Is it in hop growers’ advantage, perhaps, not to have a converter in the middle between hop grower and use in beer? Yes, I think it is. But you have to address it appropriately, and that is the two ways in which to address it is either selections to guarantee yourself a level of satisfaction that the material you’re going to put in your beer from the farm is of an adequate quality. Or, in the HPA context, you can come on farm, come closer to us, understand why we make these decisions, how we approach this holy grail of highest possible average quality with the lowest possible variance in quality, and effectively you build up confidence and trust us to deliver on that promise.
People need to sometimes take a deep breath when you’re telling them no on selections. When I can refocus the conversation on our mandate is actually to deliver impact in beer, people start to get it. We’re aligned in our motives here, the end goal here is the same. We’re using a second management tool, technique, to ensure that our hops stack up at the end of the day.

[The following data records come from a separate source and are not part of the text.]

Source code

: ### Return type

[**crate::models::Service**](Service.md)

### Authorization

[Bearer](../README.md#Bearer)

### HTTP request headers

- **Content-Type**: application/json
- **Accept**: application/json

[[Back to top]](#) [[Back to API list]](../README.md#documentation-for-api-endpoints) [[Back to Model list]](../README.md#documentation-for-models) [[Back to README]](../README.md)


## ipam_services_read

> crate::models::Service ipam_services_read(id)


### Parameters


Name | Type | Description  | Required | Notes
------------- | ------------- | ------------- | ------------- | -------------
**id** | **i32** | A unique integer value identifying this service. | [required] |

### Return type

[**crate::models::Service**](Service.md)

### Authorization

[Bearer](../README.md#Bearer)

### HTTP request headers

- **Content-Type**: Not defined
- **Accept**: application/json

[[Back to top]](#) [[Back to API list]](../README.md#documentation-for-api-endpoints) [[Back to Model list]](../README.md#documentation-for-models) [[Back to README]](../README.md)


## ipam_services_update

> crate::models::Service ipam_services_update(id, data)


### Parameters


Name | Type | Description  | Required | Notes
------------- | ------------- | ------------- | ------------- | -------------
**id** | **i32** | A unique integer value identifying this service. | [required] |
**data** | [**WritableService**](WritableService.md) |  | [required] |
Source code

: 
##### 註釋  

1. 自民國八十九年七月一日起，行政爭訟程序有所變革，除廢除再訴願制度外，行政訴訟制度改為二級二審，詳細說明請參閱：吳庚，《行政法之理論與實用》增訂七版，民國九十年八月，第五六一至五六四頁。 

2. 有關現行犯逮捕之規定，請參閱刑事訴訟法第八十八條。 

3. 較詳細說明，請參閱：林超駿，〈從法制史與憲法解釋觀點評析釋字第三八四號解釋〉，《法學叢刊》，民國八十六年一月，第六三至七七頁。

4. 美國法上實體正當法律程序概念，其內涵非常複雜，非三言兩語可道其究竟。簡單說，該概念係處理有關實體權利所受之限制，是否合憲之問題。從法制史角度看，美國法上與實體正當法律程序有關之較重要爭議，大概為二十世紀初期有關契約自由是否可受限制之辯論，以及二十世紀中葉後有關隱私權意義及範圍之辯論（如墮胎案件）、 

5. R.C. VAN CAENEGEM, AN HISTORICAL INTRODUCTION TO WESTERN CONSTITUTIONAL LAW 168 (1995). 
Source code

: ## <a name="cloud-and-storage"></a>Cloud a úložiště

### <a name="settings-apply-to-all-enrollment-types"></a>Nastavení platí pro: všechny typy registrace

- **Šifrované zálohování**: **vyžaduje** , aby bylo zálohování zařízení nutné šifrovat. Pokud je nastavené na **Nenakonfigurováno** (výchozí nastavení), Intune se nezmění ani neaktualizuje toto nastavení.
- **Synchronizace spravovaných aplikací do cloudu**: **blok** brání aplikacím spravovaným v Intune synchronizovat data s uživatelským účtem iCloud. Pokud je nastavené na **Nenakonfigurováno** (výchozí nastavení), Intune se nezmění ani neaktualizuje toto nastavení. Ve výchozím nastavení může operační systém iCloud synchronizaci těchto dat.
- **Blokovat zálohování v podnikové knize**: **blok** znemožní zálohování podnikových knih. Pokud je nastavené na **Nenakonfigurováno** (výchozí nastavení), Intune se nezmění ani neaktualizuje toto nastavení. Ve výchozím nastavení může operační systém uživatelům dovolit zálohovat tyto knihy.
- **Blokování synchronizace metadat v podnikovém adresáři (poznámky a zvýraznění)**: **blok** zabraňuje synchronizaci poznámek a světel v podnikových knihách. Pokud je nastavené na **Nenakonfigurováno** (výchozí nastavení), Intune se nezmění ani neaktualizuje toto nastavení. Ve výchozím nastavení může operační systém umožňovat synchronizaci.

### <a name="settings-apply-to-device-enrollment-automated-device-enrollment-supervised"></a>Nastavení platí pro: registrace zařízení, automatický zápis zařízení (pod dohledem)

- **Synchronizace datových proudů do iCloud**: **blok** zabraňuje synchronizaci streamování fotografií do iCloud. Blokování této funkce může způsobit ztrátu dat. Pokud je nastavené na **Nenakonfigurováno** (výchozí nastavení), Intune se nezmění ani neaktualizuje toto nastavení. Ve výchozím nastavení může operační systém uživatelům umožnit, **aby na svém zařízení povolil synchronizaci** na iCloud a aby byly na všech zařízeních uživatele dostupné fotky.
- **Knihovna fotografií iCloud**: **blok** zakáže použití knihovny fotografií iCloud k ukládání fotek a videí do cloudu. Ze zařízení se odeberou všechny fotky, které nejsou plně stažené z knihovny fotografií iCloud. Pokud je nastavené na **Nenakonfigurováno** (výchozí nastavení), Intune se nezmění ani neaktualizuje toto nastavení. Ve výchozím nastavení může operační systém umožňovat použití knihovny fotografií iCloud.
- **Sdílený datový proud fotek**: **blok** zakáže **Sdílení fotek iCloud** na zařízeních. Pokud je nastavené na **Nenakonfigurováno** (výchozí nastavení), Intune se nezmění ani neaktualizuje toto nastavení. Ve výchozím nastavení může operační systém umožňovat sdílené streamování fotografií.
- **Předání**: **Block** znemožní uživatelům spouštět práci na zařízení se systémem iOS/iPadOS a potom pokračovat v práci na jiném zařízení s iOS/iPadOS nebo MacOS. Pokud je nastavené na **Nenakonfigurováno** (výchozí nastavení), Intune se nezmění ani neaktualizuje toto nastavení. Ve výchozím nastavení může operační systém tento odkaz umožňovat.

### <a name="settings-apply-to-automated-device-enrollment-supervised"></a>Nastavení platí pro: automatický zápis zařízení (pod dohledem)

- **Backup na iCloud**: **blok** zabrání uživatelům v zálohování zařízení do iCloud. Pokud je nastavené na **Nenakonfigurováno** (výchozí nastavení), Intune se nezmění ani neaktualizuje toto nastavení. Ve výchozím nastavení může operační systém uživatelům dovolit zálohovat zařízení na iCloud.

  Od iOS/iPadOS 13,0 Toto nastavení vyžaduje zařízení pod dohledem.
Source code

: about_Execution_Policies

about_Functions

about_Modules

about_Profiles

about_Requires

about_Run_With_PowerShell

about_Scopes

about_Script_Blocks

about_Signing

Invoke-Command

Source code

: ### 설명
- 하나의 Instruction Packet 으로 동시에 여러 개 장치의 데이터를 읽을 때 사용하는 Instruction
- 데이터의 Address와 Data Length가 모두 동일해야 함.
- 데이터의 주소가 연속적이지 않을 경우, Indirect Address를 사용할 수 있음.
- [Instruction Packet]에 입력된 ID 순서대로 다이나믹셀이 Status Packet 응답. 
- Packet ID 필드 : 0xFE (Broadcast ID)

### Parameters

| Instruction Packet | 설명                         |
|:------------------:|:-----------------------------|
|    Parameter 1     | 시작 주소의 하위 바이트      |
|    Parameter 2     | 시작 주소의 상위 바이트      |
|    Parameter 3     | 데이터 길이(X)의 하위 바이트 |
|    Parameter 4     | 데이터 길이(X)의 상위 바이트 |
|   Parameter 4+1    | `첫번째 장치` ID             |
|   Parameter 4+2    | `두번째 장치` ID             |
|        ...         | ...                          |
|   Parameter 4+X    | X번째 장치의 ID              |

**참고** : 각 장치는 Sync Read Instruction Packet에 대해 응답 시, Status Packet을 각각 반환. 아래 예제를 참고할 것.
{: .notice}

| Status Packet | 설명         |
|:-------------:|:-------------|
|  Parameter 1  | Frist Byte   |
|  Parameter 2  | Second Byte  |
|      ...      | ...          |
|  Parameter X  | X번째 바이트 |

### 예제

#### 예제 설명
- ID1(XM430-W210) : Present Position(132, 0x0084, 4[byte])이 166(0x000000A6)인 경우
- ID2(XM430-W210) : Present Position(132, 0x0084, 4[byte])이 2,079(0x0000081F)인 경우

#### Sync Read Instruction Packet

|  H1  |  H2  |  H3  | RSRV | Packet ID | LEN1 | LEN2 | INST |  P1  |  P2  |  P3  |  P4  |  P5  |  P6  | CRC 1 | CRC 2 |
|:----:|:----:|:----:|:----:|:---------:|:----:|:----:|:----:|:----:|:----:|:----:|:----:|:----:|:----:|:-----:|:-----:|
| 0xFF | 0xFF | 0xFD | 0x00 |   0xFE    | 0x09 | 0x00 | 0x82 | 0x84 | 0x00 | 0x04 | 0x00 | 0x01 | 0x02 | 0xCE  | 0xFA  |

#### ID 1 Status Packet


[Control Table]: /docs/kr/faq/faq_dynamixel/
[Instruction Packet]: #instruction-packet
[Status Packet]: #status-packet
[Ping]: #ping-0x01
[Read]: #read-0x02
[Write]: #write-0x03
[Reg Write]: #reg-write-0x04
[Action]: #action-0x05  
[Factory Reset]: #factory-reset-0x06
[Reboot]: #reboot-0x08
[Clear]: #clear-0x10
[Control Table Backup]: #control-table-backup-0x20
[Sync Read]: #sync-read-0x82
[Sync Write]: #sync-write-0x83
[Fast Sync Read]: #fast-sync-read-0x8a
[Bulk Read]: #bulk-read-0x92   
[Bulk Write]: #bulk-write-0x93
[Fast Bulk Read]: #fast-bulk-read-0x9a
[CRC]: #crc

MK: I know you’ve got a harvest to take care of both in reality and in virtuality, so I’ll let you go. I’m very keen to do our annual post-harvest roundup as well to find out how it all went. How is it looking? Are things coming on at the right times in the right place?
OJ: Yes, I do think so. I think we, and people are probably going to have a laugh when I say, some varieties are up and some are down, that’s pretty much the same story every year. That’s the old how-to-say-something-while-saying-nothing, sitting on the fence, but that’s the reality of it. We do have a diversity of genetics out on the farms nowadays, rather than when were just growing Pride and Super Pride, for instance. And inherently there’s less variation there because you don’t have the different variety of responding to a seasonal condition.
We do see some ups and downs in any given season. I look forward to going deep on those with you, maybe middle of April when we’ve got our arms around the full results, and I’m really confident that we’re going to see great Aussie hops bursting with Aussie hop flavour in beers through 2021.
MK: Owen Johnston, thank you so much for joining us on this Brewery Pro chat about hop selection and blending.
OJ: Thanks, Matt. Thanks for your support, thanks for having me.